Here's How to Stand Out in a Group Interview

Alex Woodward |
Alex is a Growth Marketing Manager at Snagajob, where she works with sales to help connect businesses with the right workers. Her first hourly job was as a barista at Caribou Coffee.
Categories: Interviewing

I remember walking into my first group interview – the holiday season was about to start and I needed a job. After submitting who knows how many applications, I finally landed a group interview at a retail store.

I figured a group interview was just like any other job interviewHow wrong I was.

I was interviewed along with ten other applicants, right in the middle of the store. The interview was a confusing mix of activities and questions I stumbled through awkwardly. Spoiler alert: I didn't get the job.

I recently spoke with Patrick Edmunds, a former hiring manager who held group interviews - sometimes with 50 or 60 candidates at once – for a nationally known fitness center. Here's what he said about nailing group interviews:

What are group interviews like?

"It's probably not going to be like any interview you've ever had before."
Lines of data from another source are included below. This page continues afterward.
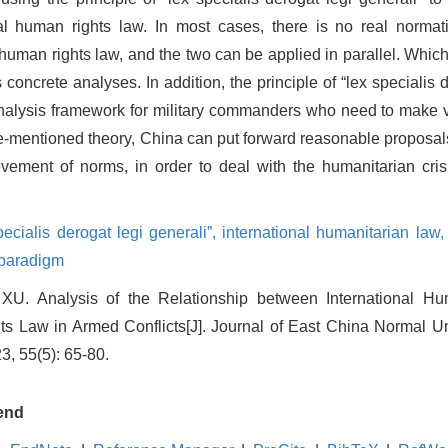
nal human rights law. In most cases, there is no real normat
 human rights law, and the two can be applied in parallel. Whi
 concrete analyses. In addition, the principle of “lex specialis 
analysis framework for military commanders who need to make v
ve-mentioned theory, China can put forward reasonable proposal
rovement of norms, in order to deal with the humanitarian cri
specialis derogat legi generali”,
international humanitarian law
 paradigm
XU. Analysis of the Relationship between International H
ts Law in Armed Conflicts[J]. Journal of East China Normal Un
3, 55(5): 65-80.
end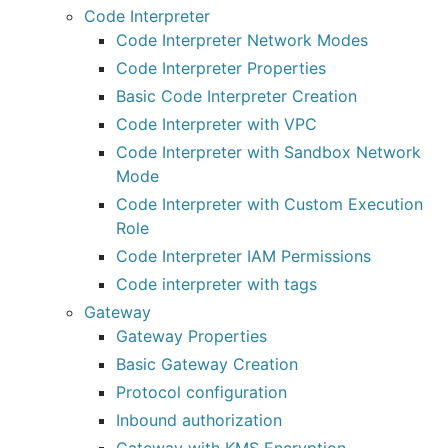
Code Interpreter
Code Interpreter Network Modes
Code Interpreter Properties
Basic Code Interpreter Creation
Code Interpreter with VPC
Code Interpreter with Sandbox Network
Mode
Code Interpreter with Custom Execution
Role
Code Interpreter IAM Permissions
Code interpreter with tags
Gateway
Gateway Properties
Basic Gateway Creation
Protocol configuration
Inbound authorization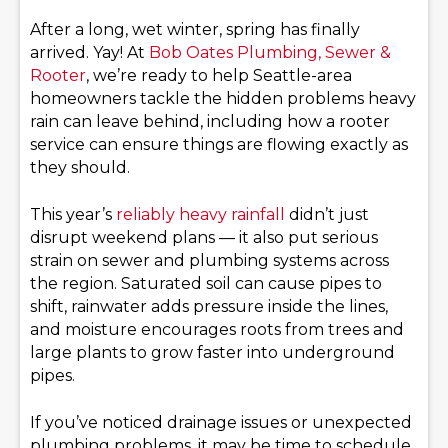
After a long, wet winter, spring has finally
arrived. Yay! At
Bob Oates Plumbing, Sewer &
Rooter
, we’re ready to help Seattle-area
homeowners tackle the hidden problems heavy
rain can leave behind, including how a rooter
service can ensure things are flowing exactly as
they should.
This year’s
reliably heavy rainfall
didn’t just
disrupt weekend plans — it also put serious
strain on sewer and plumbing systems across
the region. Saturated soil can cause pipes to
shift, rainwater adds pressure inside the lines,
and moisture encourages roots from trees and
large plants to grow faster into underground
pipes.
If you’ve noticed drainage issues or unexpected
plumbing problems, it may be time to schedule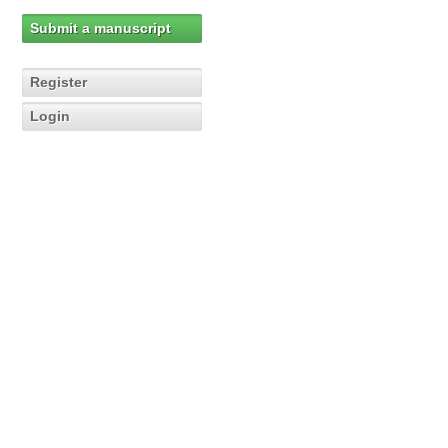
Submit a manuscript
Register
Login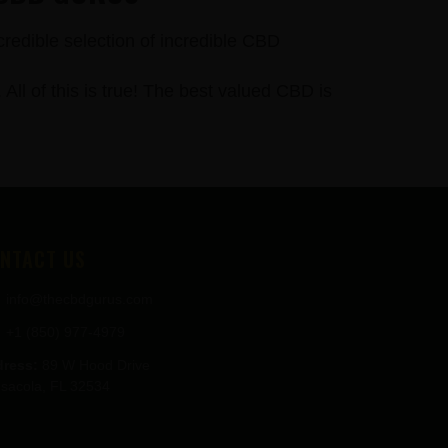
credible selection of incredible CBD
 of this is true! The best valued CBD is
NTACT US
info@thecbdgurus.com
+1 (850) 977-4979
ress:
89 W Hood Drive
sacola, FL 32534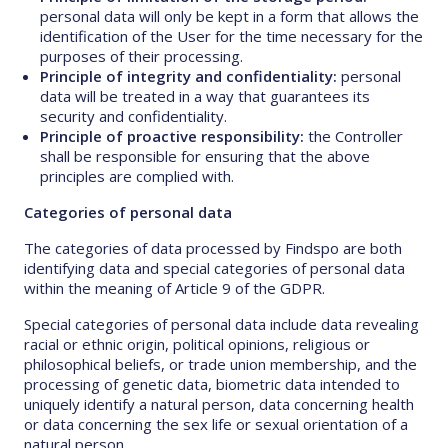
personal data will only be kept in a form that allows the
identification of the User for the time necessary for the
purposes of their processing.
Principle of integrity and confidentiality:
personal
data will be treated in a way that guarantees its
security and confidentiality.
Principle of proactive responsibility:
the Controller
shall be responsible for ensuring that the above
principles are complied with.
Categories of personal data
The categories of data processed by Findspo are both
identifying data and special categories of personal data
within the meaning of Article 9 of the GDPR.
Special categories of personal data include data revealing
racial or ethnic origin, political opinions, religious or
philosophical beliefs, or trade union membership, and the
processing of genetic data, biometric data intended to
uniquely identify a natural person, data concerning health
or data concerning the sex life or sexual orientation of a
natural person.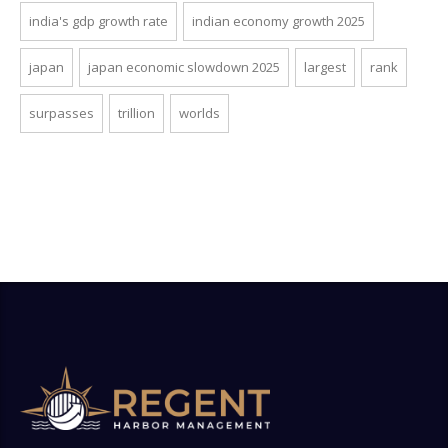
india's gdp growth rate
indian economy growth 2025
japan
japan economic slowdown 2025
largest
rank
surpasses
trillion
worlds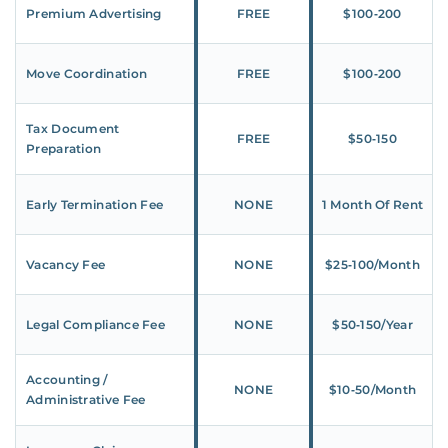
Premium Advertising
FREE
$100‑200
Move Coordination
FREE
$100‑200
Tax Document
FREE
$50‑150
Preparation
Early Termination Fee
NONE
1 Month Of Rent
Vacancy Fee
NONE
$25‑100/Month
Legal Compliance Fee
NONE
$50‑150/Year
Accounting /
NONE
$10‑50/Month
Administrative Fee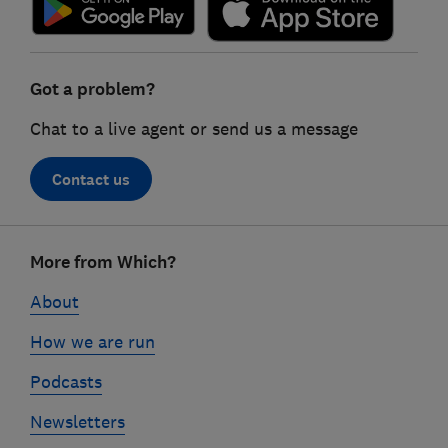
Got a problem?
Chat to a live agent or send us a message
Contact us
Footer
More from Which?
links
About
How we are run
Podcasts
Newsletters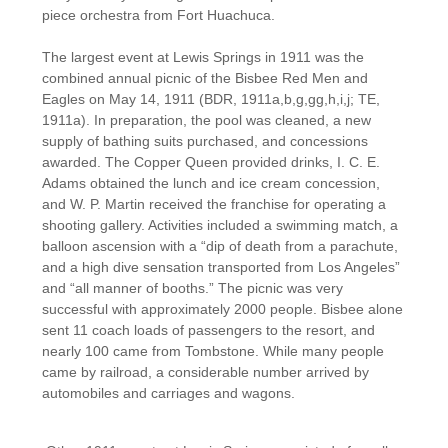
piece orchestra from Fort Huachuca.
The largest event at Lewis Springs in 1911 was the
combined annual picnic of the Bisbee Red Men and
Eagles on May 14, 1911 (BDR, 1911a,b,g,gg,h,i,j; TE,
1911a). In preparation, the pool was cleaned, a new
supply of bathing suits purchased, and concessions
awarded. The Copper Queen provided drinks, I. C. E.
Adams obtained the lunch and ice cream concession,
and W. P. Martin received the franchise for operating a
shooting gallery. Activities included a swimming match, a
balloon ascension with a “dip of death from a parachute,
and a high dive sensation transported from Los Angeles”
and “all manner of booths.” The picnic was very
successful with approximately 2000 people. Bisbee alone
sent 11 coach loads of passengers to the resort, and
nearly 100 came from Tombstone. While many people
came by railroad, a considerable number arrived by
automobiles and carriages and wagons.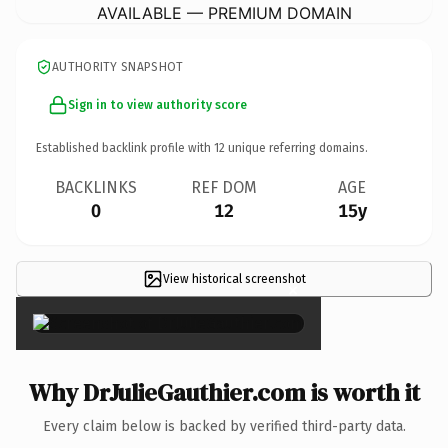
AVAILABLE — PREMIUM DOMAIN
AUTHORITY SNAPSHOT
Sign in to view authority score
Established backlink profile with
12
unique referring domains.
BACKLINKS
REF DOM
AGE
0
12
15y
View historical screenshot
×
Why DrJulieGauthier.com is worth it
Every claim below is backed by verified third-party data.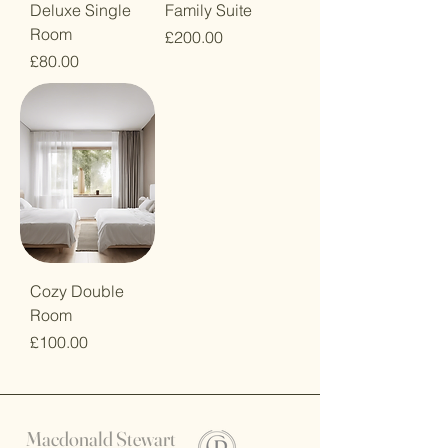
Deluxe Single
Family Suite
Room
Price
£200.00
Price
£80.00
Cozy Double
Room
Price
£100.00
Macdonald Stewart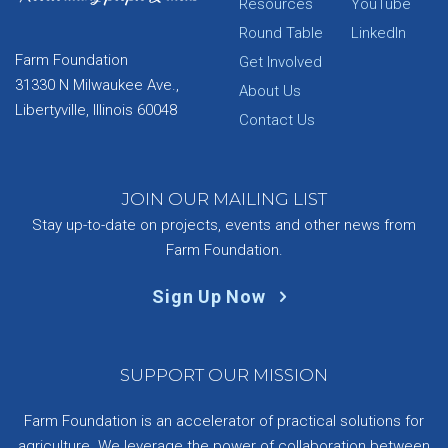
Resources
YouTube
Round Table
LinkedIn
Farm Foundation
Get Involved
31330 N Milwaukee Ave.,
About Us
Libertyville, Illinois 60048
Contact Us
JOIN OUR MAILING LIST
Stay up-to-date on projects, events and other news from
Farm Foundation.
Sign Up Now
SUPPORT OUR MISSION
Farm Foundation is an accelerator of practical solutions for
agriculture. We leverage the power of collaboration between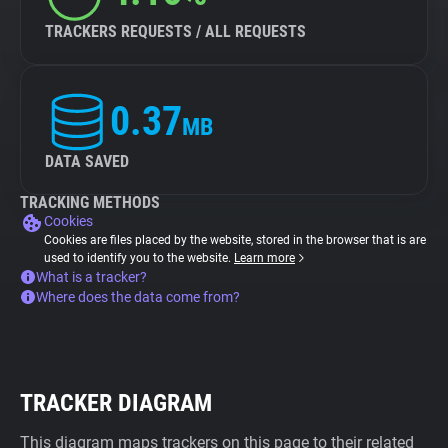
TRACKERS REQUESTS / ALL REQUESTS
0.37
MB
DATA SAVED
TRACKING METHODS
Cookies
Cookies are files placed by the website, stored in the browser that is are
used to identify you to the website.
Learn more
What is a tracker?
Where does the data come from?
TRACKER DIAGRAM
This diagram maps trackers on this page to their related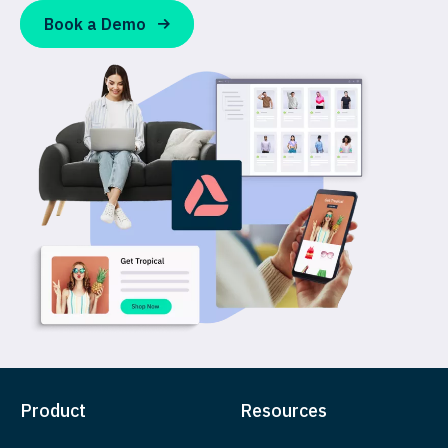
Book a Demo
Product
Resources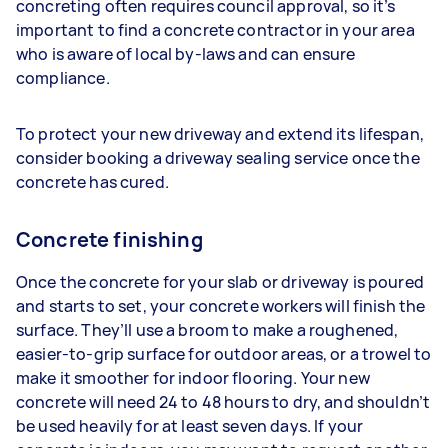
concreting often requires council approval, so it’s
important to find a concrete contractor in your area
who is aware of local by-laws and can ensure
compliance.
To protect your new driveway and extend its lifespan,
consider booking a driveway sealing service once the
concrete has cured.
Concrete finishing
Once the concrete for your slab or driveway is poured
and starts to set, your concrete workers will finish the
surface. They’ll use a broom to make a roughened,
easier-to-grip surface for outdoor areas, or a trowel to
make it smoother for indoor flooring. Your new
concrete will need 24 to 48 hours to dry, and shouldn’t
be used heavily for at least seven days. If your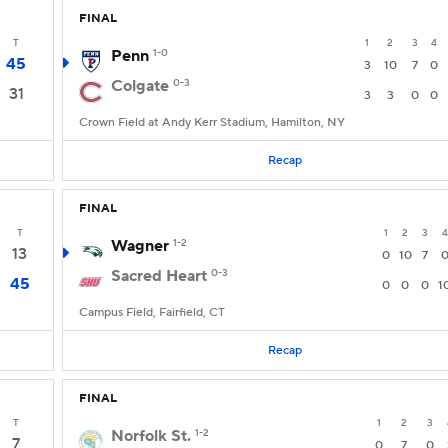
FINAL
T
1
2
3
4
Penn
1-0
45
3
10
7
0
Colgate
0-3
31
3
3
0
0
Crown Field at Andy Kerr Stadium, Hamilton, NY
Recap
FINAL
T
1
2
3
4
Wagner
1-2
13
0
10
7
Sacred Heart
0-3
45
0
0
0
1
Campus Field, Fairfield, CT
Recap
FINAL
T
1
2
3
Norfolk St.
1-2
7
0
7
0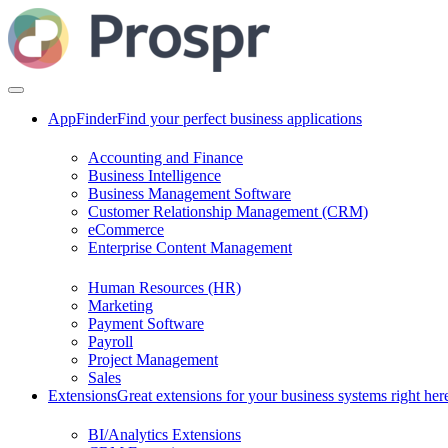
AppFinder
Find your perfect business applications
Accounting and Finance
Business Intelligence
Business Management Software
Customer Relationship Management (CRM)
eCommerce
Enterprise Content Management
Human Resources (HR)
Marketing
Payment Software
Payroll
Project Management
Sales
Extensions
Great extensions for your business systems right her
BI/Analytics Extensions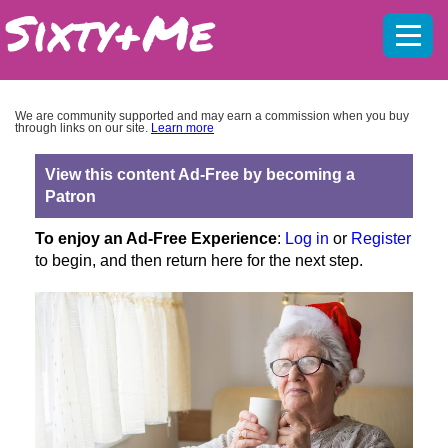
Mobil
menu
We are community supported and may earn a commission when you buy
through links on our site.
Learn more
View this content Ad-Free by becoming a
Patron
To enjoy an Ad-Free Experience
:
Log in
or
Register
to begin, and then return here for the next step.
Group interviews follow a completely different format; plan for a two- to three-hour interview session with a lot of activities. "For us to see how someone performed in a group dynamic was really, really important," says Edmunds. That means it's not just about standing out from the crowd, it's about working well with your fellow applicants.

Interview activities depend on the position you are applying for, but expect them to be challenging and highly interactive. "We would challenge applicants to see outside the box and see how they responded. We looked for flexibility and response to diversity. Applicants were grouped with people they had never met before to see how sensitive they were to issues in diversity."

How you can stand out?

  • Be open-minded: You are probably going to encounter something you weren't expecting, Edmunds advises candidates to be willing to try something new. "There are ways to participate that are not just proving how much you know. Don't feel like you need to answer every question. Just try something new or take a risk. For us, candidates would have to get in front of the group to act something out. Maybe you look silly but you were willing to try new things."

  • Be personable: "Be willing to listen to others. Part of the test is how you work with others," says Edmunds. "[Group activities] helped us see who was a leader or follower, whether they were reserved or overpowering in a group setting."

  • Be assertive (but not aggressive): Edmunds really emphasized this point. "In a group interview, it can be very easy to get lost in the crowd. In a group of 20 or 30 people, you want your interviewer to remember you. If we can't remember who you are, we can't offer you a job. But don't be aggressive.


    I've seen applicants who feel they need to steal the show, but that's not what we're looking for.


    Be assertive but also give opportunities for other people to shine.

  • Be proactive: "I really appreciated when during some part of the interview, individuals took the time to introduce themselves. Not barging in on other people. But maybe someone waited around afterwards or came a little early to introduce themselves," says Edmunds.

If I had used Edmunds' advice, I have a feeling I would have had a much better chance in my group interview - but it's not too late for you. Follow these tips and you can nail your group interview. Good luck!